Für Peter Gebhardt, den Geschäftsführer von Heimatquartier HOTEL / EVENTS, zu dem auch das Best Western Plus Parkhotel Velbert gehört, ist die Europameisterschaft der Höhepunkt des Jahres, auf den er und sein Team seit Jahren hingearbeitet haben. „2017 haben wir die Bewerbungsunterlagen erhalten und 2018 zusammen mit der Stadt Velbert abgegeben“, erzählt der Geschäftsführer. Die UEFA-Standards konnten die Stadt und das Hotel gemeinsam stemmen. Ein Rasenplatz war vorhanden, die Lage, Qualität, Größe der Zimmer und die Klimatisierung stimmten auch. Und für viele Spielorte wie Köln, Düsseldorf, Dortmund oder Gelsenkirchen ist Velbert ein idealer Standort. „Man sollte als Hotel jedoch schon sportaffin sein und die Mitarbeitenden flexibel. Dazu gehört auch, dass der Zimmerservice nicht vor 17.00 Uhr in die Zimmer kann“, so Gebhardt. Im Vorfeld wurden Büros, taktische Besprechungsräume und ein Wäschelager eingerichtet. Die Waschmaschinen laufen rund um die Uhr. Ein großes Veranstaltungsrestaurant bekam einen schwarzen Trainingsboden und Fitnessgeräte. Für die Regenerationsbäder wurde eine große Eiswürfelmaschine angeschafft. „Alle im Haus haben sich auf die Gäste und die besondere Aufgabe gefreut, denn ein Team-Base-Camp ist anders als ein normaler Hotelalltag. Die Mitarbeiter leisten für bis zu sechs Wochen 100 Prozent Gastorientiertheit bei voller Auslastung, einer hohen Sicherheitsstufe und kompletter Diskretion“, zählt Gebhardt auf.
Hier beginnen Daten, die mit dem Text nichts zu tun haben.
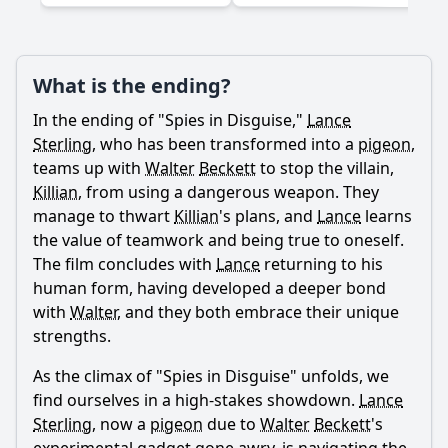
What is the ending?
Ask Question
In the ending of "Spies in Disguise,"
Lance
Sterling
, who has been transformed into a
pigeon
,
teams up with
Walter
Beckett
to stop the villain,
Killian
, from using a dangerous weapon. They
manage to thwart
Killian
's plans, and
Lance
learns
the value of teamwork and being true to oneself.
The film concludes with
Lance
returning to his
human form, having developed a deeper bond
with
Walter
, and they both embrace their unique
strengths.
As the climax of "Spies in Disguise" unfolds, we
find ourselves in a high-stakes showdown.
Lance
Sterling
, now a
pigeon
due to
Walter
Beckett
's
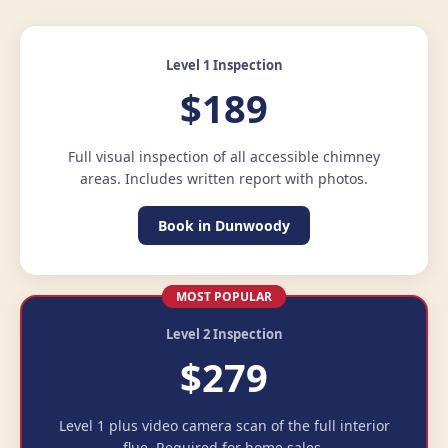
Level 1 Inspection
$189
Full visual inspection of all accessible chimney
areas. Includes written report with photos.
Book in Dunwoody
MOST POPULAR
Level 2 Inspection
$279
Level 1 plus video camera scan of the full interior
flue. Required for home sales.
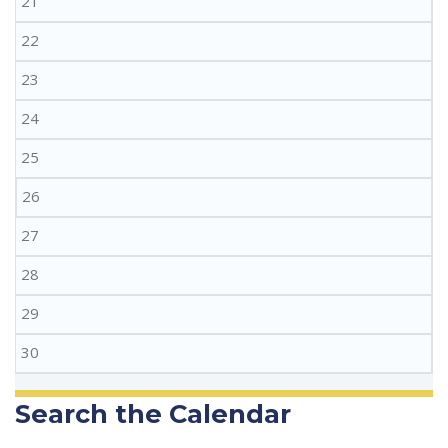
21
22
23
24
25
26
27
28
29
30
Search the Calendar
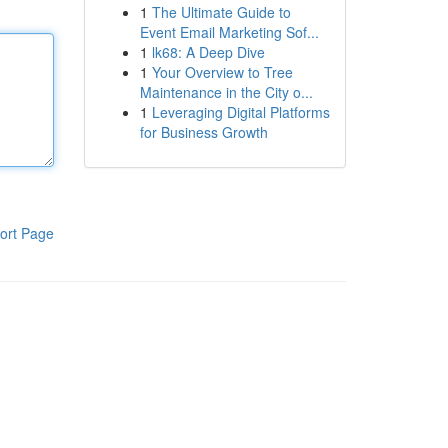
1
The Ultimate Guide to
Event Email Marketing Sof...
1
lk68: A Deep Dive
1
Your Overview to Tree
Maintenance in the City o...
1
Leveraging Digital Platforms
for Business Growth
ort Page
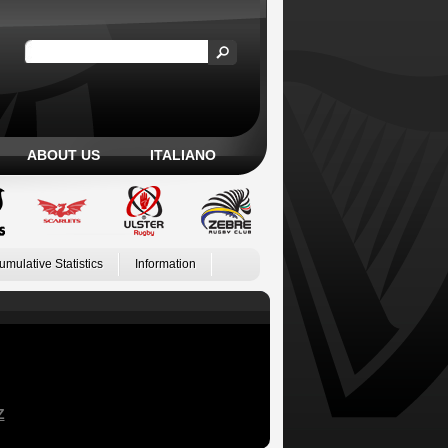
ABOUT US
ITALIANO
umulative Statistics
Information
Z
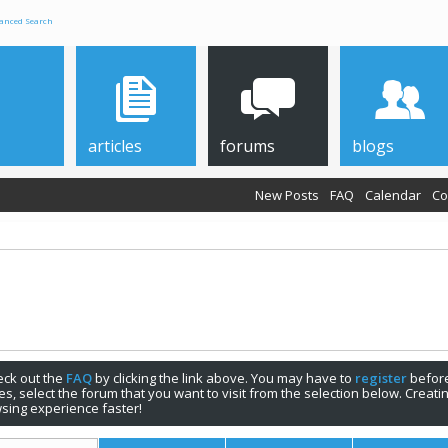
anced Search
articles
forums
blogs
New Posts
FAQ
Calendar
Co
check out the
FAQ
by clicking the link above. You may have to
register
before
s, select the forum that you want to visit from the selection below. Creat
sing experience faster!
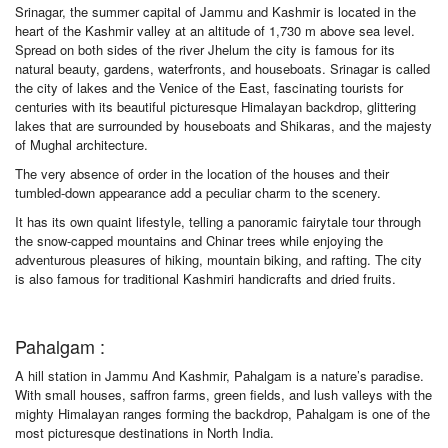
Srinagar, the summer capital of Jammu and Kashmir is located in the
heart of the Kashmir valley at an altitude of 1,730 m above sea level.
Spread on both sides of the river Jhelum the city is famous for its
natural beauty, gardens, waterfronts, and houseboats. Srinagar is called
the city of lakes and the Venice of the East, fascinating tourists for
centuries with its beautiful picturesque Himalayan backdrop, glittering
lakes that are surrounded by houseboats and Shikaras, and the majesty
of Mughal architecture.
The very absence of order in the location of the houses and their
tumbled-down appearance add a peculiar charm to the scenery.
It has its own quaint lifestyle, telling a panoramic fairytale tour through
the snow-capped mountains and Chinar trees while enjoying the
adventurous pleasures of hiking, mountain biking, and rafting. The city
is also famous for traditional Kashmiri handicrafts and dried fruits.
Pahalgam :
A hill station in Jammu And Kashmir, Pahalgam is a nature’s paradise.
With small houses, saffron farms, green fields, and lush valleys with the
mighty Himalayan ranges forming the backdrop, Pahalgam is one of the
most picturesque destinations in North India.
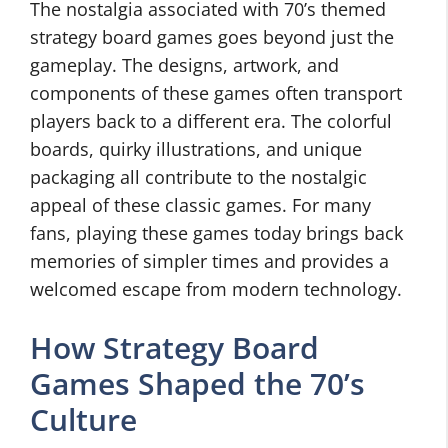
The nostalgia associated with 70’s themed
strategy board games goes beyond just the
gameplay. The designs, artwork, and
components of these games often transport
players back to a different era. The colorful
boards, quirky illustrations, and unique
packaging all contribute to the nostalgic
appeal of these classic games. For many
fans, playing these games today brings back
memories of simpler times and provides a
welcomed escape from modern technology.
How Strategy Board
Games Shaped the 70’s
Culture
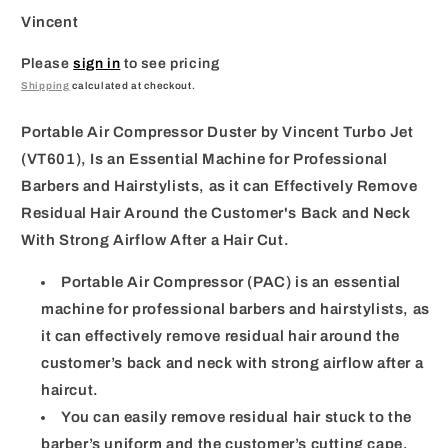
Vincent
Please
sign in
to see pricing
Shipping
calculated at checkout.
Portable Air Compressor Duster by Vincent Turbo Jet
(VT601), Is an Essential Machine for Professional
Barbers and Hairstylists, as it can Effectively Remove
Residual Hair Around the Customer's Back and Neck
With Strong Airflow After a Hair Cut.
Portable Air Compressor (PAC) is an essential
machine for professional barbers and hairstylists, as
it can effectively remove residual hair around the
customer’s back and neck with strong airflow after a
haircut.
You can easily remove residual hair stuck to the
barber’s uniform and the customer’s cutting cape.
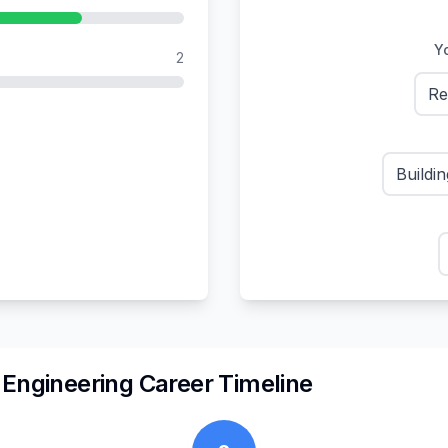
Yo
2
Re
Buildi
n
Engineering
Career Timeline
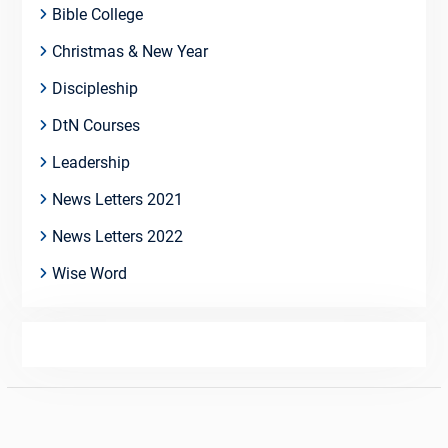
Bible College
Christmas & New Year
Discipleship
DtN Courses
Leadership
News Letters 2021
News Letters 2022
Wise Word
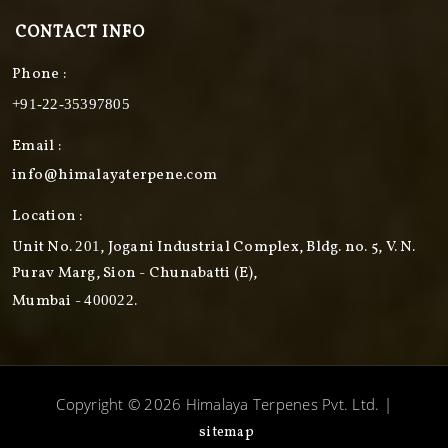
CONTACT INFO
Phone :
+91-22-35397805
Email :
info@himalayaterpene.com
Location :
Unit No.
, Jogani Industrial Complex, Bldg. no. 5, V. N.
201
Purav Marg, Sion - Chunabatti (E),
Mumbai -
.
400022
Copyright © 2026 Himalaya Terpenes Pvt. Ltd. |
sitemap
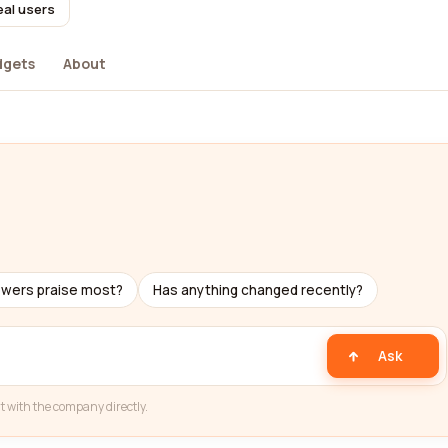
eal users
dgets
About
ewers praise most?
Has anything changed recently?
Ask
t with the company directly.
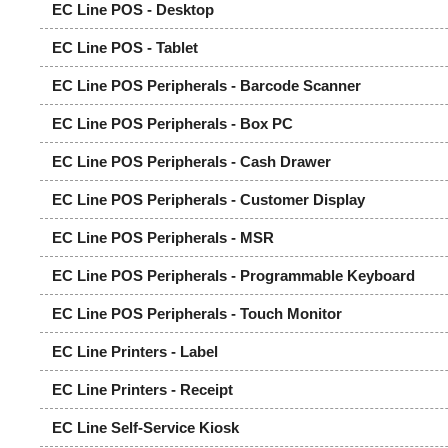
EC Line POS - Desktop
EC Line POS - Tablet
EC Line POS Peripherals - Barcode Scanner
EC Line POS Peripherals - Box PC
EC Line POS Peripherals - Cash Drawer
EC Line POS Peripherals - Customer Display
EC Line POS Peripherals - MSR
EC Line POS Peripherals - Programmable Keyboard
EC Line POS Peripherals - Touch Monitor
EC Line Printers - Label
EC Line Printers - Receipt
EC Line Self-Service Kiosk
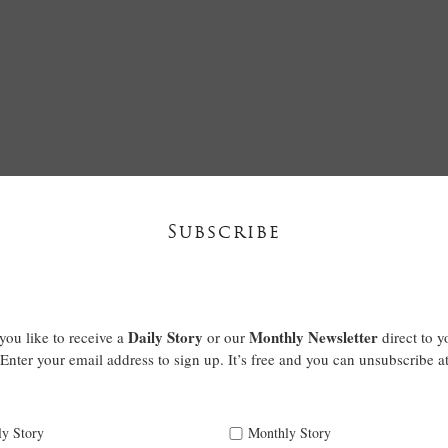
Subscribe
Daily Story
Monthly Newsletter
ou like to receive a
or our
direct to y
Enter your email address to sign up. It’s free and you can unsubscribe a
ly Story
Monthly Story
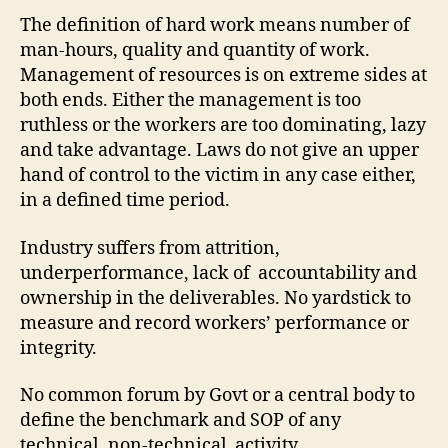
The definition of hard work means number of
man-hours, quality and quantity of work.
Management of resources is on extreme sides at
both ends. Either the management is too
ruthless or the workers are too dominating, lazy
and take advantage. Laws do not give an upper
hand of control to the victim in any case either,
in a defined time period.
Industry suffers from attrition,
underperformance, lack of accountability and
ownership in the deliverables. No yardstick to
measure and record workers’ performance or
integrity.
No common forum by Govt or a central body to
define the benchmark and SOP of any
technical, non-technical activity.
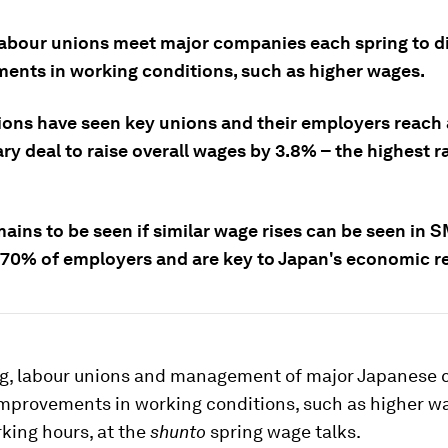
labour unions meet major companies each spring to d
ents in working conditions, such as higher wages.
ions have seen key unions and their employers reach 
ry deal to raise overall wages by 3.8% – the highest r
mains to be seen if similar wage rises can be seen in 
70% of employers and are key to Japan's economic re
ng, labour unions and management of major Japanese
improvements in working conditions, such as higher w
king hours, at the
shunto
spring wage talks.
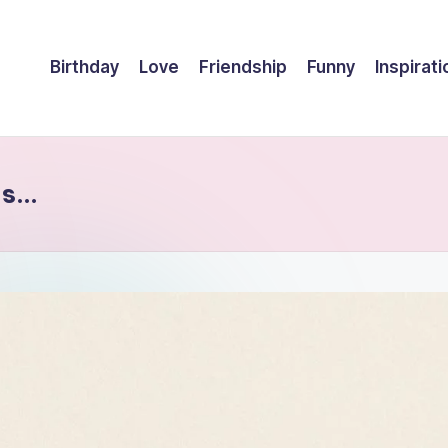
Birthday
Love
Friendship
Funny
Inspirati
 is…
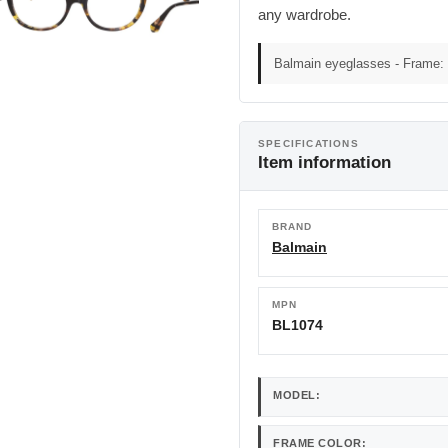
any wardrobe.
Balmain eyeglasses - Frame: 
SPECIFICATIONS
Item information
BRAND
Balmain
MPN
BL1074
MODEL:
FRAME COLOR:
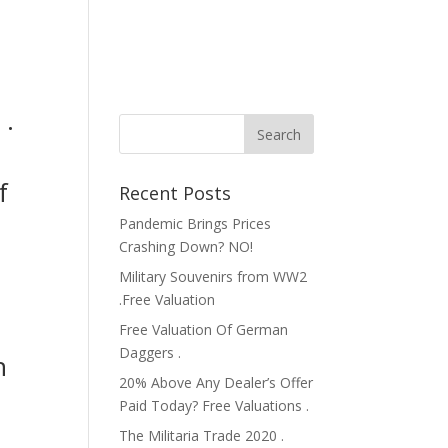
 .
f
Recent Posts
Pandemic Brings Prices
Crashing Down? NO!
Military Souvenirs from WW2
.Free Valuation
Free Valuation Of German
e
Daggers .
n
20% Above Any Dealer’s Offer
Paid Today? Free Valuations .
The Militaria Trade 2020 .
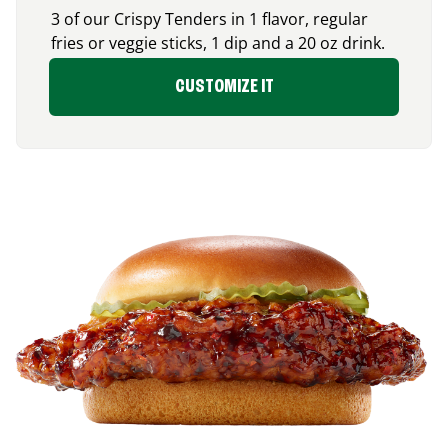
3 of our Crispy Tenders in 1 flavor, regular
fries or veggie sticks, 1 dip and a 20 oz drink.
CUSTOMIZE IT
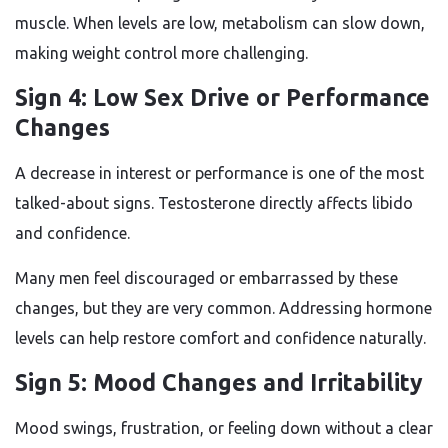
muscle. When levels are low, metabolism can slow down,
making weight control more challenging.
Sign 4: Low Sex Drive or Performance
Changes
A decrease in interest or performance is one of the most
talked-about signs. Testosterone directly affects libido
and confidence.
Many men feel discouraged or embarrassed by these
changes, but they are very common. Addressing hormone
levels can help restore comfort and confidence naturally.
Sign 5: Mood Changes and Irritability
Mood swings, frustration, or feeling down without a clear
Noch hat sich der Geschäftsführer nicht ganz daran gewöhnt, dass im Best Western Plus Parkhotel Werbefilme fürs georgische Fernsehen gedreht werden und eine Pressekonferenz die nächste jagt.

Base-Camp im Wirtschaftsstandort Velbert

Auch für Jörg Ostermann, den Beigeordneten der Stadt Velbert, ist der Trubel in und um die 84.000-Einwohner-Stadt noch ganz neu. Aber er freut sich, wenn der Name Velbert in den Medien auftaucht – wie gerade zur Frühstückszeit im ZDF-Morgenmagazin.

155 Georgierinnen und Georgier leben im Kreis Mettmann. „Aktuell melden sich Georgier aus ganz Deutschland bei uns. Einige standen auch mit Flaggen am Hotelzaun, um ihre Landsleute zu begrüßen.“ 24 Base-Camps gibt es für die Nationalmannschaften. Bei 84 Millionen Einwohnern in Deutschland käme auf alle 3,5 Millionen Einwohner ein Camp, rechnet Ostermann vor: „Da ist ein Base-Camp in einer 84.000 Einwohner-Stadt schon etwas Besonderes.“

Für diese Fußball-Ehre legt sich der Wirtschaftsstandort Velbert mächtig ins Zeug. Das Stadion, 2020 eröffnet, wurde UEFA-gebrandet. Überall sieht man rot-weiße-Wimpel, es gibt Merchandise-Artikel für die Fans und in der Touristen-Information gibt es Hinweise für georgische Besucher. Auch einen georgischen Abend wird es während der EM geben. Ostermann hofft, dass sich zumindest der Präsident des georgischen Fußballverbandes Lewan Kobiaschwili beim Treffen mit dem Bürgermeister ins Goldene Buch eintragen wird. „Lewan Kobiaschwili ist in der deutschen Fußballszene bestens bekannt. Er war auf Schalke und hat über 400 Bundesligaspiele gespielt. Und der Trainer der Georgier, der ehemalige französische Nationalspieler Willy Sagnol, hat acht Jahre für Bayern München gespielt“, weiß Ostermann.

jörg Ostermann, Beigeordneter der Stadt Velbert

Auch Tina Schmidt, IHK-Branchenbeauftragte Kreis Mettmann, freut sich, dass Velbert den Zuschlag für das Base-Camp bekommen hat. Seit Anfang 2023 hat die IHK die Kommunen und Unternehmen immer auf dem neuesten Stand gehalten, was den Kriterienkatalog der UEFA anging. „Von den Spielern kannte noch niemand vorher Velbert, das ändert sich gerade“, so Schmidt. Sie geht davon aus, dass nicht alle georgischen Fans in Düsseldorf unterkommen oder ganz bewusst die Nähe ihrer Landsleute suchen und dabei die Stadt im Herzen des Niederbergischen Landes nicht nur kennen-, sondern auch lieben lernen.